Please buy this book! If nothing more than to respect the woman who put up with the hardest seven weeks trying to satisfy the most spoilt family in the world! After this insightful read, I was left with a pit in my stomach and a feeling of resentment toward the Saudi royal family in general. I will not spoil the ending for you, but if you continue reading after about chapter nine, don't expect much in the outcome! Not in the writing, but in the complete disrespect of the royals toward a woman who worked harder telling the story than they will ever work in a lifetime.
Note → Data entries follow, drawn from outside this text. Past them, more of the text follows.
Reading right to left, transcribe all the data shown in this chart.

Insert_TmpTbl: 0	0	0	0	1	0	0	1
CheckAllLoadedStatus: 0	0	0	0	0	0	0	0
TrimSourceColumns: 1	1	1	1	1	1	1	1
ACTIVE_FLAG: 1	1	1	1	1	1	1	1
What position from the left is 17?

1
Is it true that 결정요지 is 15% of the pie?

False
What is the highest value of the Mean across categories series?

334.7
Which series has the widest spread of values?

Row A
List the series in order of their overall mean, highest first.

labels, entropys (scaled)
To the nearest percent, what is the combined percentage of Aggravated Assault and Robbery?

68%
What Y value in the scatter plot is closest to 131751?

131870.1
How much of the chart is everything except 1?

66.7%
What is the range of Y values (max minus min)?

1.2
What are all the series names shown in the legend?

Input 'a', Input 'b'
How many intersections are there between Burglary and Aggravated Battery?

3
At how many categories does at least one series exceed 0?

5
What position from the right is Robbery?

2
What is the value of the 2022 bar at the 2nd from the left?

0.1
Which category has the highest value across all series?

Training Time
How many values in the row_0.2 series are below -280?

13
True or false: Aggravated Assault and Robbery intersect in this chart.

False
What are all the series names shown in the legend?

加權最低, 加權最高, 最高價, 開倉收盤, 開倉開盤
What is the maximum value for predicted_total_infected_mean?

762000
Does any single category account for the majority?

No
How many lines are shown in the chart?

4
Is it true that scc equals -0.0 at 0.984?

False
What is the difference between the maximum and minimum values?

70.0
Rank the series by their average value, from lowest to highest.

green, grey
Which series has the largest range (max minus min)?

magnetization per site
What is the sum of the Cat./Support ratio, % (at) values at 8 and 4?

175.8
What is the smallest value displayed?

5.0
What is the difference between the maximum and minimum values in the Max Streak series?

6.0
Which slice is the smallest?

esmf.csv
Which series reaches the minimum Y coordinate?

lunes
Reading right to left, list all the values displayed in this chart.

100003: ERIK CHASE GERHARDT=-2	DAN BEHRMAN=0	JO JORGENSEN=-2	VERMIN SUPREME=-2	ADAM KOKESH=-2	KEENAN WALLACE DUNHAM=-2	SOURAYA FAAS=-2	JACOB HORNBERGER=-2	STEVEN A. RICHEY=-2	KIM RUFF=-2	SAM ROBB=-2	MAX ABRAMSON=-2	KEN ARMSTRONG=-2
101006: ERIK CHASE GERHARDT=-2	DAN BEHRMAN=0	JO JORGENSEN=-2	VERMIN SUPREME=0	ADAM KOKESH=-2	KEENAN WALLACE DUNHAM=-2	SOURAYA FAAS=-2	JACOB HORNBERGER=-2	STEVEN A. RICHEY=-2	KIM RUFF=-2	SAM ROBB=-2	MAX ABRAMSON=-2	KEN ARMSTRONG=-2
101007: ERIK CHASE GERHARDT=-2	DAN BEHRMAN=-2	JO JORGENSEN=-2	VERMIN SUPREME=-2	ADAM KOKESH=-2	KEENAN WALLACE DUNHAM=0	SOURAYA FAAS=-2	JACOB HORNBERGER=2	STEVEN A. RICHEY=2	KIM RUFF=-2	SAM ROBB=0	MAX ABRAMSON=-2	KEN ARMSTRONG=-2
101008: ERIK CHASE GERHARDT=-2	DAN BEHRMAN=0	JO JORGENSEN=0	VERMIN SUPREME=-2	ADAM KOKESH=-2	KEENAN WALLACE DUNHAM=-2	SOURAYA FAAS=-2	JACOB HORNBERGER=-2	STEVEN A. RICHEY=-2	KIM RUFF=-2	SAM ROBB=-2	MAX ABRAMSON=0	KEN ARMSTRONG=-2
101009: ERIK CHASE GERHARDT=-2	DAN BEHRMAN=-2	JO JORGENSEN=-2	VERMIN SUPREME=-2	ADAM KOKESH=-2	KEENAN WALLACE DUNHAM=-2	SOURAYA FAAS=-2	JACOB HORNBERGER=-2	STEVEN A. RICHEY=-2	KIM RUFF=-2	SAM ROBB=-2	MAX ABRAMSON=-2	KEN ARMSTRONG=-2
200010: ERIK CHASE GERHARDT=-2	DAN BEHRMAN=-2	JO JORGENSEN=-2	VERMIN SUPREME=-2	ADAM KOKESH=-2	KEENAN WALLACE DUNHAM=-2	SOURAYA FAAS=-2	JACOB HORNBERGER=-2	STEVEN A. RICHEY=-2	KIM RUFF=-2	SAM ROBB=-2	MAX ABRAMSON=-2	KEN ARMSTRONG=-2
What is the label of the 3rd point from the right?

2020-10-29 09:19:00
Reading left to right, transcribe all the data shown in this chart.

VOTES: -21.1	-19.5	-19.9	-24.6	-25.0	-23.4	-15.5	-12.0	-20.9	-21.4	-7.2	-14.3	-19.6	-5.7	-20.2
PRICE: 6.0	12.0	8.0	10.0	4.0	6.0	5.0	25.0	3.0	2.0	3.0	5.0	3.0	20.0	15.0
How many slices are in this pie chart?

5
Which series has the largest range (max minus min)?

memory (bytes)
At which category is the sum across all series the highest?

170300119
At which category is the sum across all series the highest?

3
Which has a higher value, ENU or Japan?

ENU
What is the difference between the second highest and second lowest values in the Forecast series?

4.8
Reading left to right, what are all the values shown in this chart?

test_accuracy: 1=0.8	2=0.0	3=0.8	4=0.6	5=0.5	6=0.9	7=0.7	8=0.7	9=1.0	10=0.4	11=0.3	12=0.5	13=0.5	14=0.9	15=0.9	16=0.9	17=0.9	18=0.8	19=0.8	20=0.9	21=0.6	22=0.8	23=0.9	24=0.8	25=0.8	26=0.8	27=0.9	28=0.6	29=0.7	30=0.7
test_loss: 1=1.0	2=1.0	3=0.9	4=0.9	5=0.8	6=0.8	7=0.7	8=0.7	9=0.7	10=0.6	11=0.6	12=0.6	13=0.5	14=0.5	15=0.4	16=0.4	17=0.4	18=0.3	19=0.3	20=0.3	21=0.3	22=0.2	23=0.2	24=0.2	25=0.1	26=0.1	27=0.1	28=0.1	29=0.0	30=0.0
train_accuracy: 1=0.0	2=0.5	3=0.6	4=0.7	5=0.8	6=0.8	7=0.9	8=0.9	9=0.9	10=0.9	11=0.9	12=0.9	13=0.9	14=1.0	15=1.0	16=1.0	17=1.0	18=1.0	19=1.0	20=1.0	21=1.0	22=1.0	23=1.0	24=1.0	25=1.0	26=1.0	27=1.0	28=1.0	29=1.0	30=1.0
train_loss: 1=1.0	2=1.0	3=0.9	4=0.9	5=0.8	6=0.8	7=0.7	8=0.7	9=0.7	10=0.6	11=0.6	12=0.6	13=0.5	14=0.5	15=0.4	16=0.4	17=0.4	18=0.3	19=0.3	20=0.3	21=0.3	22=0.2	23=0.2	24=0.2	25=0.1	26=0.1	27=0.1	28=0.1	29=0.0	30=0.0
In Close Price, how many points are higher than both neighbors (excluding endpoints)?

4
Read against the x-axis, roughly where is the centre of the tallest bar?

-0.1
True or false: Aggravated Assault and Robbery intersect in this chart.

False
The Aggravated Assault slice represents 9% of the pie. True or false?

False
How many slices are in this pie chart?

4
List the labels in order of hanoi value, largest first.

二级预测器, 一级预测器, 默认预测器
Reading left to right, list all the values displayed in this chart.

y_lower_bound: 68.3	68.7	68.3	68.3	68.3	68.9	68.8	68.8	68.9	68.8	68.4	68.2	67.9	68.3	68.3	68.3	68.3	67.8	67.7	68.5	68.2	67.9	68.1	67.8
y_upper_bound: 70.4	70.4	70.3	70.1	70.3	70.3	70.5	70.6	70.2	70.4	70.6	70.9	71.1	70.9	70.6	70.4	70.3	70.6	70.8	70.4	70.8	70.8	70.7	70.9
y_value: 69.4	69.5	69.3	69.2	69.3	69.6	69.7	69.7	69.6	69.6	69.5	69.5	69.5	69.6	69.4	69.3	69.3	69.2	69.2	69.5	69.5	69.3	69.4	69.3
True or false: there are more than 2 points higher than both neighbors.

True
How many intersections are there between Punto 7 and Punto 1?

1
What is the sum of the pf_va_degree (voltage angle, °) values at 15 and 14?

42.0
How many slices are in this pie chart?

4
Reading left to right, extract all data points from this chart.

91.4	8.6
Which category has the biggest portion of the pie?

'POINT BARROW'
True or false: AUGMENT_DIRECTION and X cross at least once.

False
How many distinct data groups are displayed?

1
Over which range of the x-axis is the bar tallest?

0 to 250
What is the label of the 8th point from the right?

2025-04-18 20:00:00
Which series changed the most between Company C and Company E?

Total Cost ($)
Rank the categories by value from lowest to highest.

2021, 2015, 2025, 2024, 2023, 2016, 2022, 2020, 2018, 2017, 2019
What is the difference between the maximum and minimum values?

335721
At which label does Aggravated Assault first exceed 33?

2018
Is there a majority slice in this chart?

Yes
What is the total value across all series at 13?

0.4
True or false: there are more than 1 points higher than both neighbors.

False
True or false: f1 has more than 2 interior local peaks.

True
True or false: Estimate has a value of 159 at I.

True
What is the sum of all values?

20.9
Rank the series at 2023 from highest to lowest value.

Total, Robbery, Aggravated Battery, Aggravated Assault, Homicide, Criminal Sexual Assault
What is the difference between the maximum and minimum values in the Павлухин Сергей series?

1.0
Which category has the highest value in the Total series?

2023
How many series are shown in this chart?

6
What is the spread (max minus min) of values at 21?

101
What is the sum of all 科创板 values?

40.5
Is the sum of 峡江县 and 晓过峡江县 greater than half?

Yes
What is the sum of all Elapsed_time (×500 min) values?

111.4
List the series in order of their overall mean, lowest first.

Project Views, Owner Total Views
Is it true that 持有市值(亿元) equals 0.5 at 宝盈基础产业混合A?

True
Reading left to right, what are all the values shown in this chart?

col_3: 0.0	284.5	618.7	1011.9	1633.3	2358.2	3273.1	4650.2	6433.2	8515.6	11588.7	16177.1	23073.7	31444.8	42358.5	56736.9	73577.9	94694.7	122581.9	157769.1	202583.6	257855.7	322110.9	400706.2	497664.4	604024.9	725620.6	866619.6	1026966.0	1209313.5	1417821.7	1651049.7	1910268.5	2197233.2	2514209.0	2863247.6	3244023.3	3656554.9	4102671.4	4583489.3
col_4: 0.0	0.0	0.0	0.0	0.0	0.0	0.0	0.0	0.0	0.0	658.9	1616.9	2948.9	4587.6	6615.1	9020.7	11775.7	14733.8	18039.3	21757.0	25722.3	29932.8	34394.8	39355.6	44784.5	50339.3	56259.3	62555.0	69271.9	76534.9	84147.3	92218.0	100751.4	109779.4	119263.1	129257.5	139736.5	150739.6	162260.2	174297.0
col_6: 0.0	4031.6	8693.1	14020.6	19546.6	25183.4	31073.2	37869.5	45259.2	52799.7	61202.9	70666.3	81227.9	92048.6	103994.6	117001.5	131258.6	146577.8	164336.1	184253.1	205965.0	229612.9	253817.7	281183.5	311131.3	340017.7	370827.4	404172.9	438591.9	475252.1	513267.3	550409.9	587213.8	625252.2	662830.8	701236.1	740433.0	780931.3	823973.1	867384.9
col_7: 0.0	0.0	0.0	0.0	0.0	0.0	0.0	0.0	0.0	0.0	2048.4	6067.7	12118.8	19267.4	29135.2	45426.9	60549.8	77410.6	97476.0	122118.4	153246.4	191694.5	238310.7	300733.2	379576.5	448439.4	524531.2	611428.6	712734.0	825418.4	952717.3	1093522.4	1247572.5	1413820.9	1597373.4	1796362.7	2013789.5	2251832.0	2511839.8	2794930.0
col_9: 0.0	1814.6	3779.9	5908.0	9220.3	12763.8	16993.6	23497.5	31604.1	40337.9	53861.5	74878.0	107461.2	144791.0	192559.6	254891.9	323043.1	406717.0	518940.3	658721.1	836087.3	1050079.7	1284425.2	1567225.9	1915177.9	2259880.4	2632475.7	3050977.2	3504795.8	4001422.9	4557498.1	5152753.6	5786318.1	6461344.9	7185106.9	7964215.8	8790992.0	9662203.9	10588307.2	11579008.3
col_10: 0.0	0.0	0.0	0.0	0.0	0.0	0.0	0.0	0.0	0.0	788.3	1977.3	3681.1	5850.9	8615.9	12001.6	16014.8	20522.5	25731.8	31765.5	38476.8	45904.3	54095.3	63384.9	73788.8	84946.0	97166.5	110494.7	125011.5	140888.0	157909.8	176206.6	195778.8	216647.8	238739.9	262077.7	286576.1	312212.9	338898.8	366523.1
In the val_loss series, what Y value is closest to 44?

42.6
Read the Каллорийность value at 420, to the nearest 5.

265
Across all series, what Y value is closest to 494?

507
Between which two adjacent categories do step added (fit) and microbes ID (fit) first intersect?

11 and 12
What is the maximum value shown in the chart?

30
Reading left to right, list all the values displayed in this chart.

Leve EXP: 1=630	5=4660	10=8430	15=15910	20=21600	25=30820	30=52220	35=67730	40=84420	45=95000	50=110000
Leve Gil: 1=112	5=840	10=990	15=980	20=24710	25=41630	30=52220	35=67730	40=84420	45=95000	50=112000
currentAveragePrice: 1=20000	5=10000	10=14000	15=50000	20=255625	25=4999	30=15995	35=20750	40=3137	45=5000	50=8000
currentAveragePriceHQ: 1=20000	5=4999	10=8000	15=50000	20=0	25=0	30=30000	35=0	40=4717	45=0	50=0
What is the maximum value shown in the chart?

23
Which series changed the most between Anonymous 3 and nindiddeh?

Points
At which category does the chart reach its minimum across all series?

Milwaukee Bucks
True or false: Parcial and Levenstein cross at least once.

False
It’s been hard to find good books lately. The kind that I sit down and devour right there and then until it’s over. But from time to time I get lucky. “Driving the Saudis” by Jayne Amelia Larson is one of those books. It tells the story of an educated woman that becomes a chauffeur in Los Angeles to make ends meet between creative projects. That’s how she got to drive the Saudi Arabia Royal family during their lavish vacation in the City of Angels. Why Los Angeles I wondered? To shop and visit some of the best plastic surgeons in the world. And for what I ask myself? When they’re in Saudi Arabia they have to be covered up to the eyes, no one sees them, much less the beautiful items they buy by the millions of dollars and are hidden under the chadors. What’s the purpose? But no matter the culture or country, women always want to look good, even if it’s only for themselves. The Saudi princesses also shop because there are not that many activities that they can do and are able to choose for themselves. Everything is chosen for them since birth. But these princesses are not easy to please. They have more demands than the Kardashians and have several servants that follow them around attending to their every need. Upsetting them will cost anyone their job but abiding to their antics sometimes is almost impossible. Jayne Amelia, the always ready chauffeur and writer of the book becomes a superstar and overachiever, procuring over 50 bras all over Los Angeles and finding successfully every weird item that they demand pleasing the ladies and making sure the royal tip that the Saudi’s are famous for would be handsome at the end of their stay. The book also let us see the hard reality behind their lavish lifestyle. These women are trapped and dominated by a male supremacy, first their fathers and then their husbands. Their worth depends on how many male children they can give birth to. They’re not able to drive (Saudi Arabia is the only country that prohibits women from driving) get education, medical procedures or even go for a swim without male supervision and permission. This is an extremely entertaining book that gives a glimpse of a life so foreign to us. It’s entertaining and heartfelt. And the fact that is a true story makes even more attractive. It also let us see that one can own all the money in the world and it doesn’t mean anything. It can’t buy free will or love. Pick it up and read it. It will make your day.
Driving the Saudis is not great literature and none of the characters are well developed with the possible exception of the narrator who is the main character. It is fun to read and it is fairly short. It touches lightly on some big ideas related to gender inequality and thus provides some food for thought.
A very thoughtful and interesting read!